Harry olhou rapidamente para o pesadelo que constituía a figura triste dos seus tios, praticamente desabando sob sua porta. A menção do seu padrinho de que outro bruxo retornaria nos próximos dias destruiu completamente com o que restava dos nervos do Tio Valter. No entanto, ao notar o semblante preocupado de Sirius e se lembrando que o padrinho mencionara Dumbledore, o garoto resolveu cooperar sem mais delongas. Atirando uma veste da escola desajeitadamente sob os ombros e agarrando sua varinha, correu para o lado do padrinho.

- Mande sua coruja para alguém tomar conta - resmungou Sirius, olhando de soslaio para os Dursley - Eu não confio neles...

Harry correu até a gaiola e retirou Edwiges de seu poleiro. A coruja estava completamente desperta, olhando curiosa para toda aquela movimentação em plena madrugada.

- Vai, Edwiges. Voe até o Rony e fique por lá, ok? - disse rapidamente Harry, praticamente empurrando a ave pela janela. A coruja lhe soltou um pio de censura por ter sido despachada sem nenhuma mensagem para entregar antes de desaparecer no céu noturno de Londres.

- É melhor trancar também todas suas coisas - ainda pediu Sirius, consultando novamente o relógio.

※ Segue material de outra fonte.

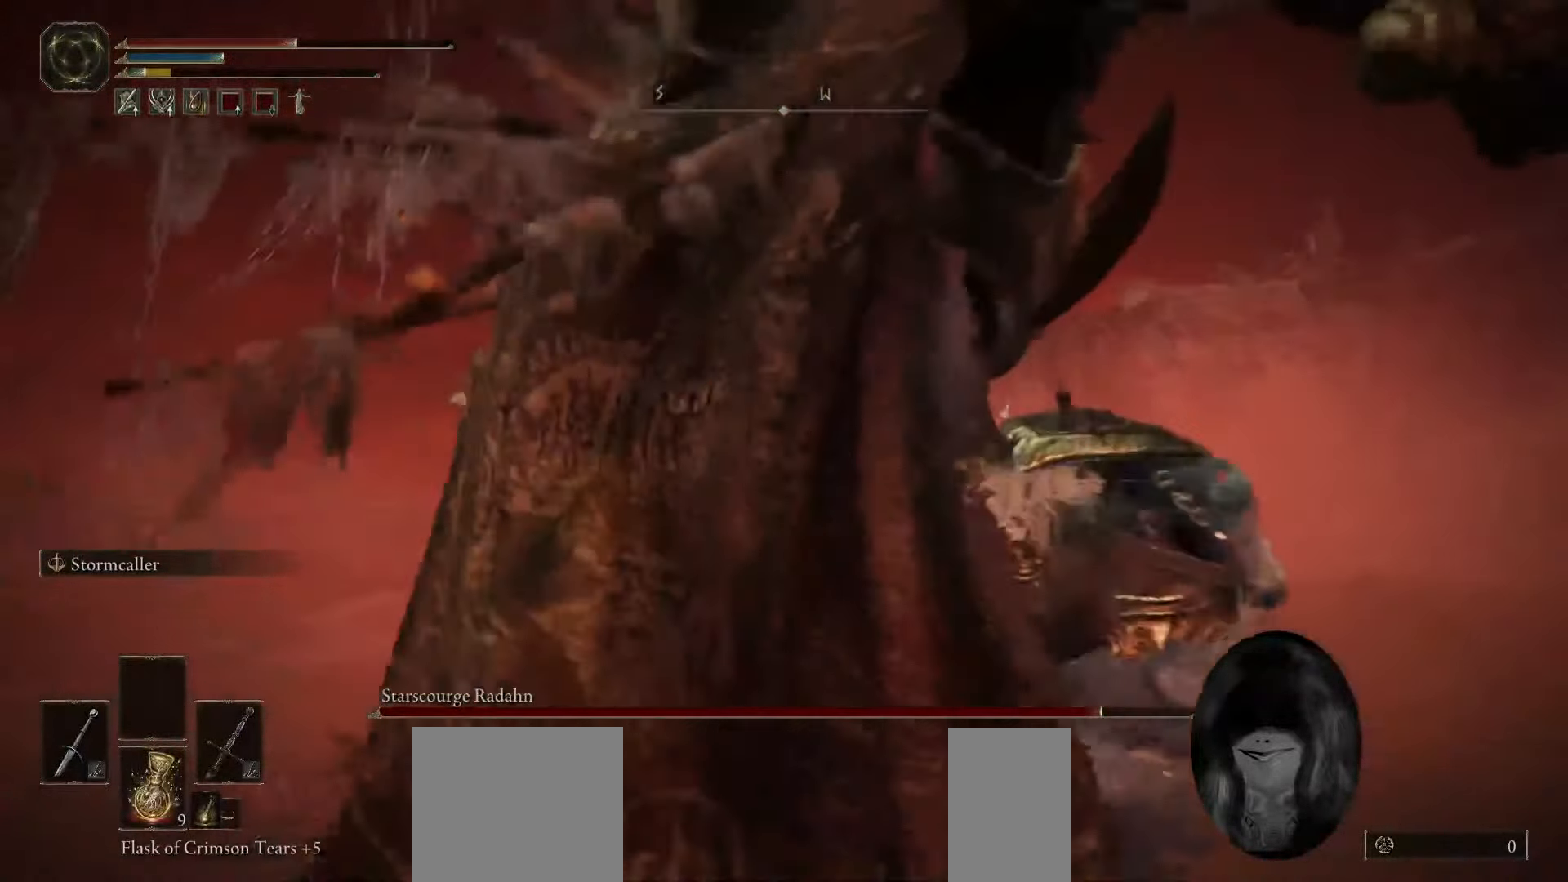
{"keys": ["s"], "mouse": [], "events": [[83, "s", "down"]]}
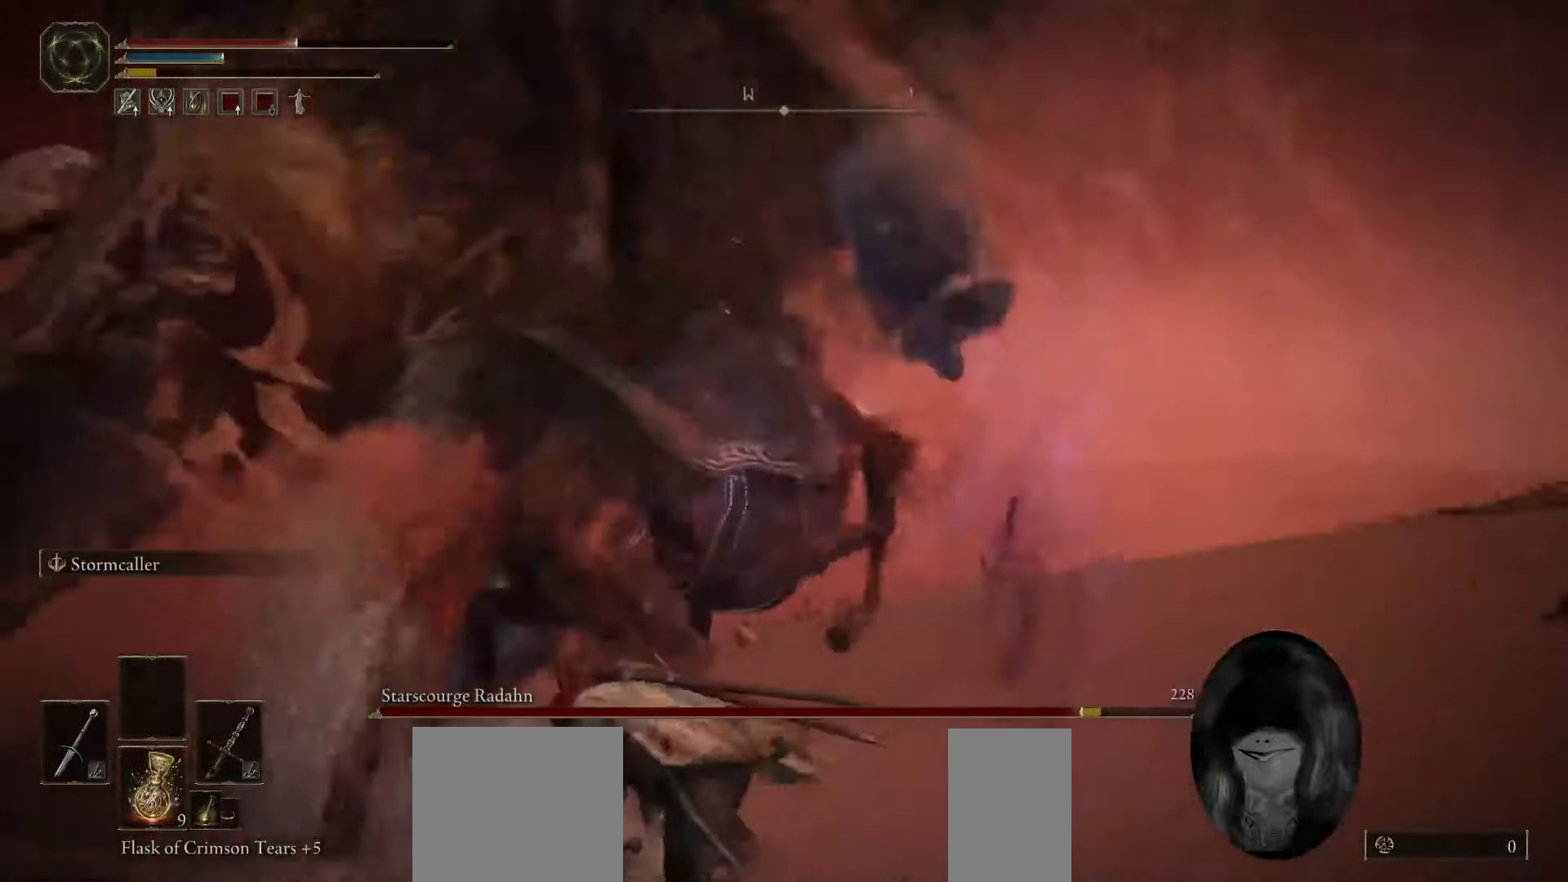
{"keys": ["s"], "mouse": [], "events": []}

Sem pestanejar, o garoto empurrou os livros, vestes, sua Firebolt e todos os seus pertences mágicos para dentro do grande malão de Hogwarts. Sirius se aproximou, fechando o cadeado e lançando um feitiço.

- Cannis lorromora! - sibilou, enquanto um jato vermelho atingia o malão, provocando um leve tremor no quarto. A caixa de couro e madeira subitamente adquirira uma grande bocarra, onde dentes caninos estavam a mostras, compridos e ameaçadores.

- Pronto! Agora, somente um bruxo poderá abri-lo - disse, sorrindo e olhando com desdém para os Dursley - Vamos, Harry, está na hora de ir.

O garoto lançou um olhar espantado para seu antigo malão antes de agarrar as vestes do padrinho, se preparando para desaparatar. Ele nunca tinha tentado isso com ninguém e não sabia qual seria o efeito, mas os comentários de Hermione sobre o assunto - que já havia lido tudo o que poderia existir sobre este tipo de locomoção - não eram nada animadores.

- Agarre meu braço, Harry - disse Sirius, apontando a varinha para a própria cabeça. Antes de sumir, ainda se dirigiu para as duas figuras prostradas e humilhadas no chão do quarto.

- Seu eu fosse vocês, não me aproximaria do malão. Bagagens transfiguradas costumam ser muito temperamentais - disse, piscando um olho enquanto passava uma mão sobre a mala-cachorro, que latiu alto e rosnou.

A última visão de Harry foi o choro descontrolado do Tio Valter, que carregava a desacordada Tia Petúnia para o corredor. No outro instante, o garoto sentiu seu estômago embrulhar e encolher, como se todo seu corpo estivesse desaparecendo para dentro.